[[ Source material, beginning ]]

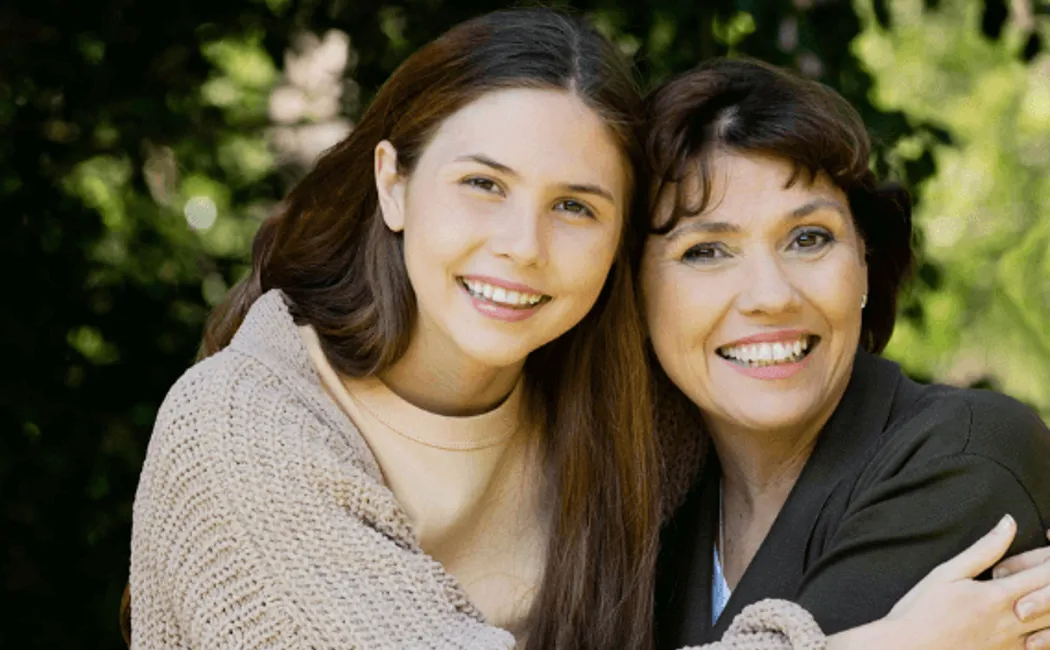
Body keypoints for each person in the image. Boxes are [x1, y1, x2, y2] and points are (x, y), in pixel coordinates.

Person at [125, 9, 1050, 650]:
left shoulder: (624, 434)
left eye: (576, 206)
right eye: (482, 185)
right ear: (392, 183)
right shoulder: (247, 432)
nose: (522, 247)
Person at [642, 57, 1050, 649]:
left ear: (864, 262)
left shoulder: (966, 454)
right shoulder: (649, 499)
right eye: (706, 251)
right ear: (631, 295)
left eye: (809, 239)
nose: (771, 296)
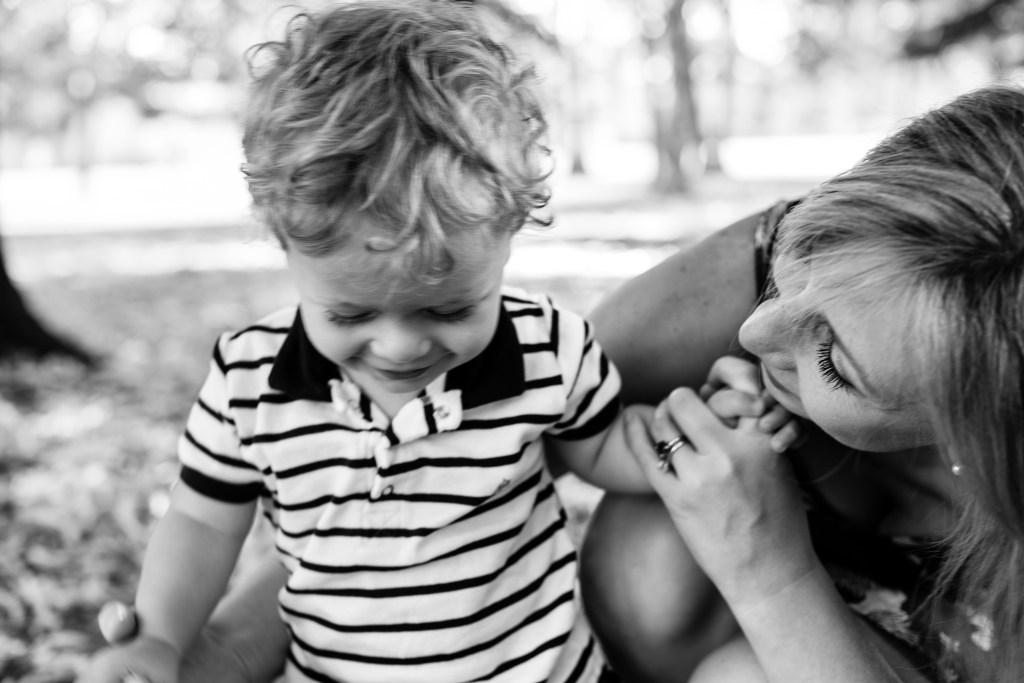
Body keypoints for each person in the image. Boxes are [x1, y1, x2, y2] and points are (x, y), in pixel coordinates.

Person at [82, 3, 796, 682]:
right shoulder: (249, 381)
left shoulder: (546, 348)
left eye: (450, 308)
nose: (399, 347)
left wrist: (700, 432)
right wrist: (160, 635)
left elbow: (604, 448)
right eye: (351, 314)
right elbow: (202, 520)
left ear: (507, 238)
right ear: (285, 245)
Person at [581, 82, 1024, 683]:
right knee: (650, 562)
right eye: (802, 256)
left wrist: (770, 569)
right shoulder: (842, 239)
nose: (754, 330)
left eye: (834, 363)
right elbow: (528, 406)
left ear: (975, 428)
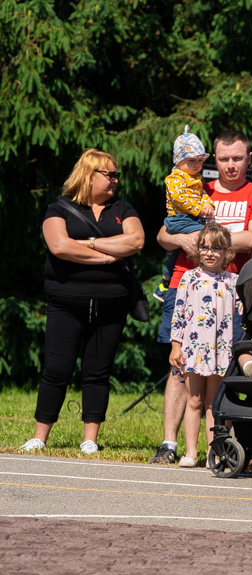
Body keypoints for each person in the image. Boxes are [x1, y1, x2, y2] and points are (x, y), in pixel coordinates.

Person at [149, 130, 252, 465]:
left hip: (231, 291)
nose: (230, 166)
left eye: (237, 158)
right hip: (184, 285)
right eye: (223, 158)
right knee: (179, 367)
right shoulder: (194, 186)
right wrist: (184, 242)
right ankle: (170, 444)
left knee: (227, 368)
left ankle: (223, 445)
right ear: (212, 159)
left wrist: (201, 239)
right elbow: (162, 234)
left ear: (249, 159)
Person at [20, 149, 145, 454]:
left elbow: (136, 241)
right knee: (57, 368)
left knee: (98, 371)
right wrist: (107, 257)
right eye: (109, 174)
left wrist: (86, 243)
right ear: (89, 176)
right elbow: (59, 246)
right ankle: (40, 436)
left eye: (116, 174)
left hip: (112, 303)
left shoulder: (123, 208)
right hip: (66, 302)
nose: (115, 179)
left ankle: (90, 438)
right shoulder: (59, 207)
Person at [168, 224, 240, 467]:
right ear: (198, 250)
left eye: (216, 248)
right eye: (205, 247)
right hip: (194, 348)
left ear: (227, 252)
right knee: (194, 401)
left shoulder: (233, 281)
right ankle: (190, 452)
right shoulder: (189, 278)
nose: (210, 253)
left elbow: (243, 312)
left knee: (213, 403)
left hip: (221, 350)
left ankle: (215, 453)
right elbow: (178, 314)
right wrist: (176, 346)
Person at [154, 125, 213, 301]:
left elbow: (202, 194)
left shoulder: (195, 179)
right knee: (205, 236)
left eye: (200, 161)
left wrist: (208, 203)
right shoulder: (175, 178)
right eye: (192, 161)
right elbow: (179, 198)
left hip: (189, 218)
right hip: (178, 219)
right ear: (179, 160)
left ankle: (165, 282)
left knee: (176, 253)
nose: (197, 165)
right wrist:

[[ Source material, end ]]

_What to produce:_ Gather from the records above every line containing the string "nose".

_Response to the exercise:_
nose: (522, 247)
nose: (771, 296)
nose: (399, 347)
nose: (754, 330)
nose: (230, 166)
nose: (115, 179)
nose: (210, 253)
nose: (197, 165)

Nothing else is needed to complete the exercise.